------ EXTRACTED RECORDS ------
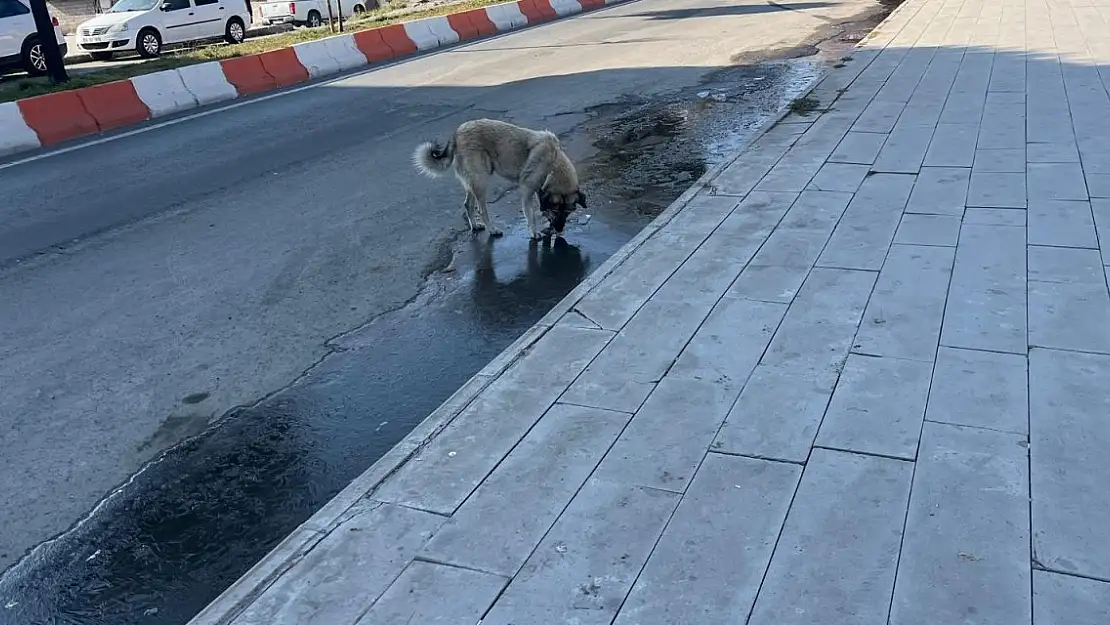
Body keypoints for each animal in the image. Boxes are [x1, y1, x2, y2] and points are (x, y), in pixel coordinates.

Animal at [415, 119, 590, 239]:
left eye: (568, 212)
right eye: (556, 210)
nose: (559, 230)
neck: (552, 163)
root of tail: (457, 133)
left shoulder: (539, 191)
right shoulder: (526, 191)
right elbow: (531, 214)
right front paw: (534, 232)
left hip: (472, 182)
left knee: (467, 204)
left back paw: (475, 226)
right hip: (480, 180)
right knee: (481, 209)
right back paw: (492, 230)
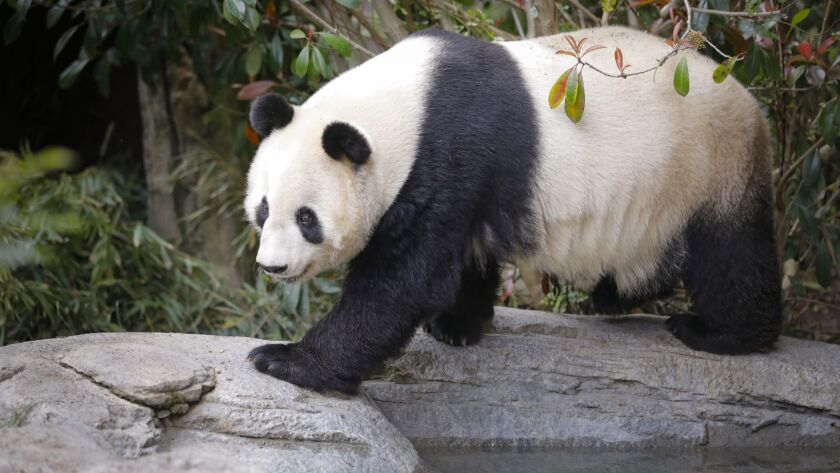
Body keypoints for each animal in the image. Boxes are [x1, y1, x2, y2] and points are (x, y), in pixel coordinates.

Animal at [243, 26, 780, 394]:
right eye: (263, 210)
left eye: (307, 218)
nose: (272, 267)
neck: (404, 109)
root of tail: (749, 99)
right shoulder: (470, 176)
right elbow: (463, 256)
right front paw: (458, 325)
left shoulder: (447, 152)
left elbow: (401, 282)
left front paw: (285, 360)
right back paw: (614, 297)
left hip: (709, 165)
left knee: (730, 253)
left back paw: (720, 332)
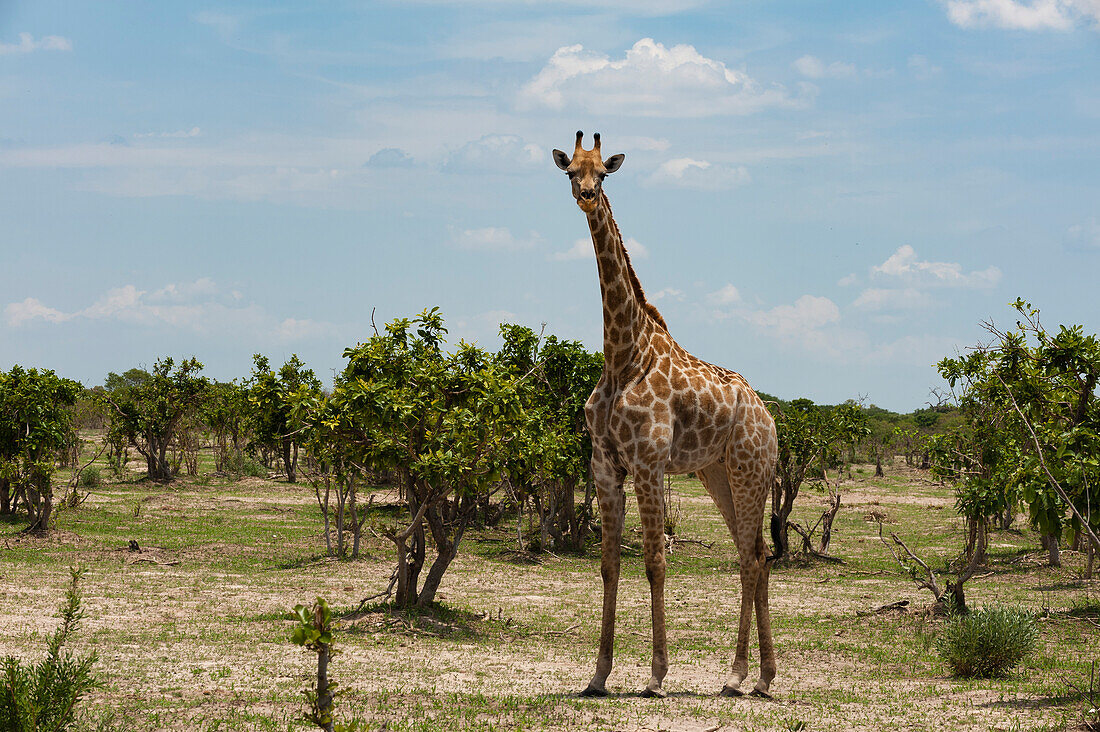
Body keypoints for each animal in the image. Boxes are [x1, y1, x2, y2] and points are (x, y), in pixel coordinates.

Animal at [550, 129, 783, 695]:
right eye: (571, 170)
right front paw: (598, 674)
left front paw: (656, 675)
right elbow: (609, 564)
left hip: (749, 471)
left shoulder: (649, 463)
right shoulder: (605, 465)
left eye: (603, 173)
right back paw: (758, 676)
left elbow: (655, 561)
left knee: (752, 558)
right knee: (754, 555)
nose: (586, 196)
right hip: (717, 474)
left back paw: (741, 675)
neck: (623, 354)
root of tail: (769, 418)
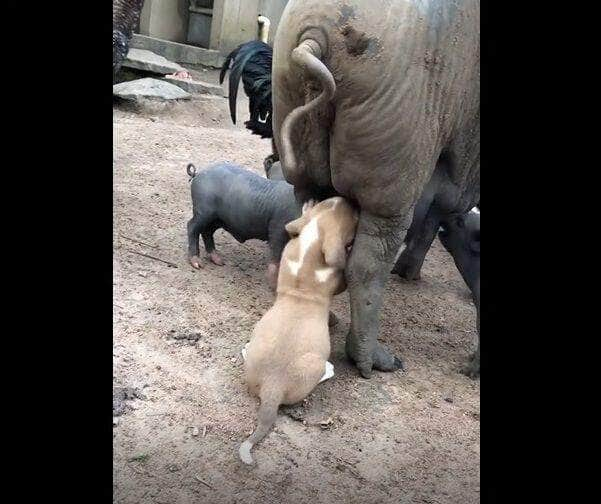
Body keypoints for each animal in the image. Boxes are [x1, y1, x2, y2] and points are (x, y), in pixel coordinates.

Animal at [238, 195, 356, 462]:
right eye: (353, 218)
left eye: (327, 201)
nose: (347, 198)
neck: (311, 240)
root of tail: (272, 387)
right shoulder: (338, 280)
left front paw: (305, 209)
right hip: (313, 365)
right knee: (322, 374)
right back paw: (329, 369)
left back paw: (245, 349)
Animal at [272, 0, 478, 378]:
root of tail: (315, 32)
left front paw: (409, 274)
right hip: (394, 152)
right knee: (368, 263)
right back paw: (376, 362)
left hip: (289, 99)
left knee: (302, 227)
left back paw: (330, 318)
------
▸ WHAT THE TASK REQUIRES:
Repeat all of the records verbatim, leaving out the pictures.

▸ WRITTEN REPLY:
Body keypoints for each animal in the image. Boxes are [x1, y1, x2, y2] and points are (x, y), in pixel coordinates.

Animal at [415, 119, 590, 239]:
left eye: (568, 212)
right eye: (556, 210)
nose: (559, 230)
neck: (552, 163)
root of tail: (457, 133)
left shoulder: (539, 191)
right shoulder: (526, 191)
right elbow: (531, 214)
right front paw: (534, 232)
left hip: (472, 182)
left knee: (467, 204)
left back paw: (475, 226)
right hip: (480, 180)
right knee: (481, 209)
right back paw: (492, 230)
Body keypoints for each animal in the image. Boxes are [x1, y1, x2, y2] and points are (x, y), in pixel coordinates.

Animal at [243, 26, 780, 394]:
right eye: (263, 210)
left eye: (307, 218)
nose: (272, 267)
neck: (404, 109)
root of tail: (749, 99)
right shoulder: (470, 176)
right elbow: (463, 256)
right front paw: (458, 325)
left shoulder: (447, 152)
left elbow: (401, 282)
left front paw: (285, 360)
right back paw: (614, 297)
left hip: (709, 165)
left knee: (730, 253)
left back paw: (720, 332)
Body keypoints for each animal in the image. Boxes are [x1, y1, x2, y2] and points are (x, y), in pixel coordinates.

Animal at [550, 129, 783, 695]:
right eye: (571, 170)
right front paw: (598, 674)
left front paw: (656, 675)
right elbow: (609, 564)
left hip: (749, 471)
left shoulder: (649, 463)
right shoulder: (605, 465)
left eye: (603, 173)
right back paw: (758, 676)
left elbow: (655, 561)
left knee: (752, 558)
right knee: (754, 555)
nose: (586, 196)
right hip: (717, 474)
left back paw: (741, 675)
neck: (623, 354)
root of tail: (769, 418)
Body keypoints for each animal in the image. Boxes are [x1, y1, x2, y2] and points are (x, y), in pixel coordinates.

Animal at [238, 195, 356, 462]:
right eye: (353, 218)
left eye: (327, 201)
nose: (347, 198)
neck: (311, 240)
root of tail: (272, 387)
right shoulder: (338, 280)
left front paw: (305, 209)
right hip: (313, 365)
right knee: (322, 374)
right back paw: (329, 369)
left back paw: (245, 349)
Animal at [272, 0, 478, 378]:
root of tail: (315, 32)
left front paw: (409, 274)
right hip: (394, 152)
right knee: (368, 263)
right back paw: (376, 362)
left hip: (289, 99)
left knee: (302, 227)
left back paw: (330, 318)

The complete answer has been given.